Among the groups trying to find an alternative is ESA, with an eye on Mars and lunar missions, which has a roadmap towards a new nuclear technology. The UK is involved in this, with Systems Engineering and Assessment (SEA), the NNL, Leicester University, Oxford University and the Rutherford-Appleton Laboratory working alongside EADS Astrium on aspects of research such as isotope selection and production; studies towards fuel encapsulation; and design of aeroshells to protect the RTG or RHU.
The isotope selection programme, involving SEA and the NNL, is using a variety of criteria, including the need for a sufficient power density over a 20-year lifetime; a manageable radiation dose; and a chemically stable form with a high melting point. The material must also be readily available or produceable in Europe, using a technically feasible and affordable production process. ’The front runner is americium-241 [Am-241],’ Rice said.
Am-241, whose current largest use is in smoke alarms, is made from plutonium, but from the mass 241 isotope of the metal, which is derived from civil, rather than weapons-grade, plutonium. It does not require a production process in a reactor, as it forms from the natural beta-decay of Pu-241. ’Large amounts of civil plutonium are available in Europe that has been stored for 20 years or more,’ Rice said, ’and aged civil PuO2 contains 25-50g.’

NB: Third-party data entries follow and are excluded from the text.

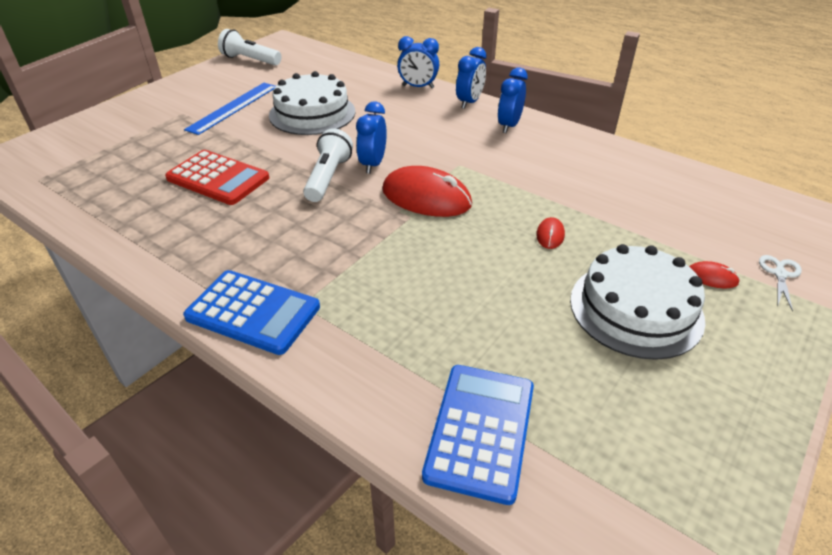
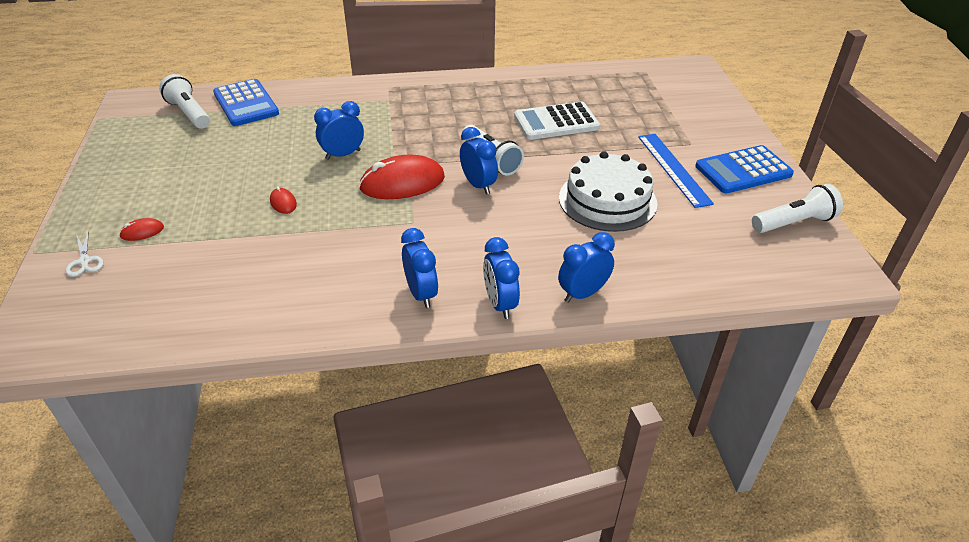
camera: 135 degrees right, 0 degrees up
(218, 178) = (556, 122): red calculator -> white calculator
(253, 312) = (407, 87): blue calculator -> blue calculator (743, 170)
(443, 256) = (343, 155): none -> blue clock
(583, 469) = (189, 113): none -> white flashlight
(636, 309) = (192, 185): white cake -> none

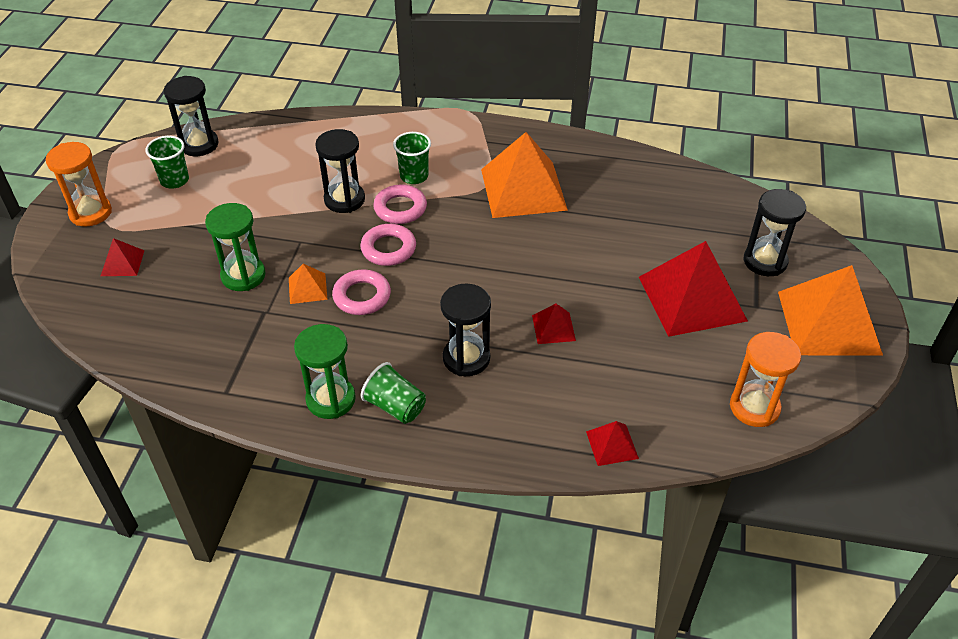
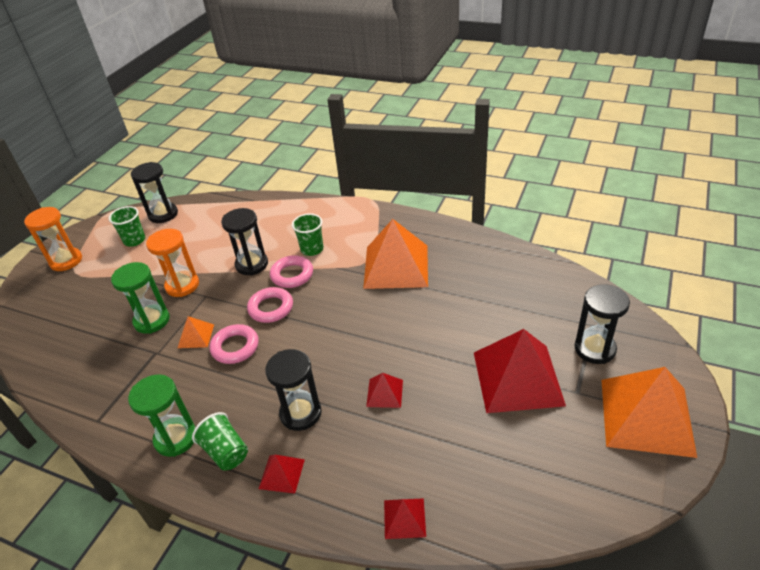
camera: 15 degrees right, 5 degrees down
(122, 263) = (70, 302): red pyramid -> red pyramid (282, 473)
(754, 407) = (553, 497): orange hourglass -> orange hourglass (182, 285)

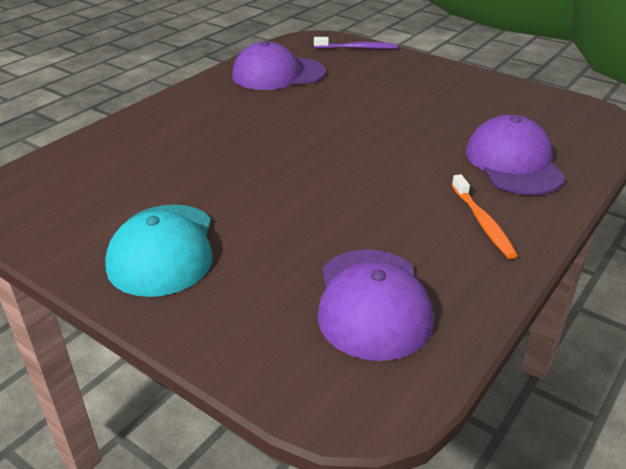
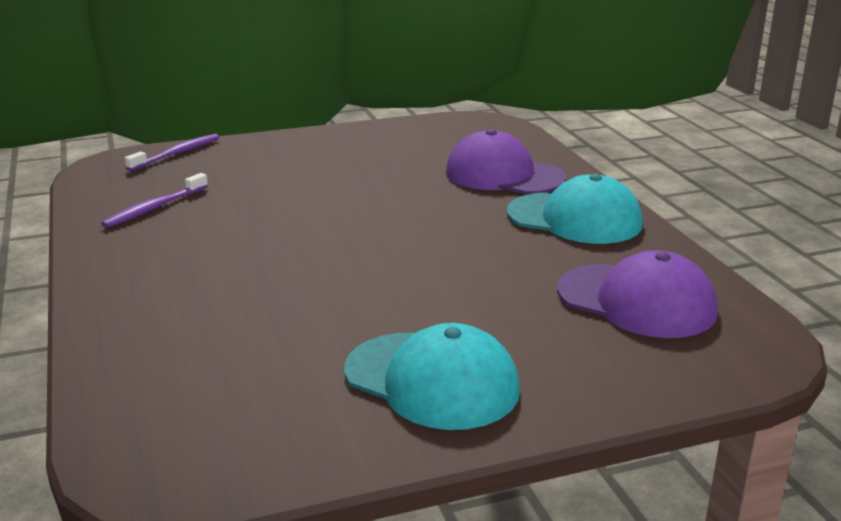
camera: 55 degrees left, 10 degrees down
(278, 74) = (154, 208): purple cap -> purple toothbrush
(483, 222) = (574, 219): orange toothbrush -> turquoise cap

There’s still a great deal of work to be done on Am-241, Rice admitted. ’We need to determine the radiological dosage associated with it, as well as its mobility in the environment. We also need to quantify aspects of its performance, such as thermal conductivity and power,’ he said. There’s also a need to develop a flowsheet for its separation from plutonium and develop a process safety case. ’Many of these are now being addressed by ESA,’ Rice added, ’and the UK is set to play a major role.’
One area where Rice’s own organisation, the NNL, is likely to be involved is the separation process. A £1m, two-year study that began this year will look at developing a full-scale separation plant. Currently, the plant is being designed in computer simulations and these will be tested and proved at NNL’s plutonium and mixed actinides (PuMA) lab at Sellafield.
stirling idea: blast from the past
Technology developed roughly 200 years ago offers an alternative to thermocouples
While most RTGs use thermocouples, some development work is focusing on an alternative method of heat conversion the Stirling engine. Originally developed in the early 19th century as a rival to the steam engine, Stirling engines use two enclosed cylinders of a working fluid: a hot cylinder, where the fluid expands; and a cold one, where the cylinder compresses. The heat source is outside the hot cylinder, giving the device its alternative name: the external combustion engine.
In a nuclear Stirling engine, the heat would come from the radioactive decay of the fuel element, while the cold would come from space; a working fluid such as helium could be used.
’Stirling engines are more efficient for energy conversion than the Seebeck effect, so you’d need less fuel,’ Rice said. However, they require moving parts, which space engineers prefer to avoid if possible, and also produce an AC current that would need converting to DC, requiring more electronics and a complex control system. However, SEA, along with Oxford and RAL, are looking at developing a nuclear Stirling engine as part of the ESA roadmap.